• [Instructions for the task]:
Write out the UK landlord news roundup word for word, in full.

• [Reading text]:
_____
HomeProperty InsuranceSection 21 and gas safety, house prices fell 1.8% last year, exodus...

Section 21 and gas safety, house prices fell 1.8% last year, exodus of Scottish landlords, and landlords forced to seek lower rents


In the clamour of competing headlines, property news continues to steal the limelight for many of the UK’s landlords. By keeping abreast of the latest changes, you can stay ahead of the game and help ensure that your buy to let business remains profitable.

So, let’s take a brief look behind some of those headlines.

Court rules Section 21 invalid without a Gas Safety Certificate

Any landlord should know of their responsibility for sharing with tenants the results of the obligatory annual gas safety inspection – after all, the requirement features in the latest version of the How to Rent handbook that landlords have to give to all new tenants.

But that annual gas safety certificate could prove even more critical to a landlord’s freedom of action following a decision of the County Court in Hastings, revealed a story by Propertymark on the 9th of January.

The case in point involved a landlord who installed a new gas appliance – a gas-fired boiler – just a day after new tenants moved in. Although the gas engineer who installed the boiler made sure that it was functioning safely, no gas safety certificate was issued.

When the landlord subsequently attempted repossession of the property by way of a Section 21 notice, the court ruled in the tenants’ favour that the notice was ineffective because the tenants had not been shown a copy of a valid gas safety certificate following the installation of the new appliance.

House prices fall 1.8% over the course of 2023

In its retrospective of 2023, Nationwide Building Society revealed that average house prices fell by 1.8% during the course of the past 12 months.
_____
[Figure understanding rows]
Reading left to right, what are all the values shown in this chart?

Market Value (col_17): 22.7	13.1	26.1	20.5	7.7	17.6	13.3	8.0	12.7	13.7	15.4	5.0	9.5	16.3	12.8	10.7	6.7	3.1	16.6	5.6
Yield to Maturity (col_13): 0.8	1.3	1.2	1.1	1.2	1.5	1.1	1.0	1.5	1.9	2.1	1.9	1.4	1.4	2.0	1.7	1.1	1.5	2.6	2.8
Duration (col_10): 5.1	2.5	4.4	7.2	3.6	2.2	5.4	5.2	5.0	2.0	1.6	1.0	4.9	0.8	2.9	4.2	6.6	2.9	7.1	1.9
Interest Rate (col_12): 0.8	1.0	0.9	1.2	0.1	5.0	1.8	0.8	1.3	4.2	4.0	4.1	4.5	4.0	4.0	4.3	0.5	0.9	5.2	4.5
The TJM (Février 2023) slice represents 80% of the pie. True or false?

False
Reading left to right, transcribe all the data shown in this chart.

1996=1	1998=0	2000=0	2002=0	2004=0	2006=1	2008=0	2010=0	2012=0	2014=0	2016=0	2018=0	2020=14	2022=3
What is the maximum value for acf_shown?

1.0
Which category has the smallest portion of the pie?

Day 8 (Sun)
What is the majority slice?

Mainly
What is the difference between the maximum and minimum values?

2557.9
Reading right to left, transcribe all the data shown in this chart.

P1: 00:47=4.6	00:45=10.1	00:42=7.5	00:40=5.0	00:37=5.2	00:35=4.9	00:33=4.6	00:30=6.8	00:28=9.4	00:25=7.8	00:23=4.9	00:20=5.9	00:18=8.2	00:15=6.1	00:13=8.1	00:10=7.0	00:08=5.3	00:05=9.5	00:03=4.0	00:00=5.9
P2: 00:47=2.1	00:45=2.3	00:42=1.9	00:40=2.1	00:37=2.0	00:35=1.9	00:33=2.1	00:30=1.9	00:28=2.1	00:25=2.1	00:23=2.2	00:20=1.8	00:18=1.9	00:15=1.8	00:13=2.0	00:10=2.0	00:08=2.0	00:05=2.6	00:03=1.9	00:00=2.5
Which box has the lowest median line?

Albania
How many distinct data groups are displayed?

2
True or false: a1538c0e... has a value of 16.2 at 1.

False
_____
• [The answer]:
HomeProperty InsuranceSection 21 and gas safety, house prices fell 1.8% last year, exodus...

Section 21 and gas safety, house prices fell 1.8% last year, exodus of Scottish landlords, and landlords forced to seek lower rents


In the clamour of competing headlines, property news continues to steal the limelight for many of the UK’s landlords. By keeping abreast of the latest changes, you can stay ahead of the game and help ensure that your buy to let business remains profitable.

So, let’s take a brief look behind some of those headlines.

Court rules Section 21 invalid without a Gas Safety Certificate

Any landlord should know of their responsibility for sharing with tenants the results of the obligatory annual gas safety inspection – after all, the requirement features in the latest version of the How to Rent handbook that landlords have to give to all new tenants.

But that annual gas safety certificate could prove even more critical to a landlord’s freedom of action following a decision of the County Court in Hastings, revealed a story by Propertymark on the 9th of January.

The case in point involved a landlord who installed a new gas appliance – a gas-fired boiler – just a day after new tenants moved in. Although the gas engineer who installed the boiler made sure that it was functioning safely, no gas safety certificate was issued.

When the landlord subsequently attempted repossession of the property by way of a Section 21 notice, the court ruled in the tenants’ favour that the notice was ineffective because the tenants had not been shown a copy of a valid gas safety certificate following the installation of the new appliance.

House prices fall 1.8% over the course of 2023

In its retrospective of 2023, Nationwide Building Society revealed that average house prices fell by 1.8% during the course of the past 12 months.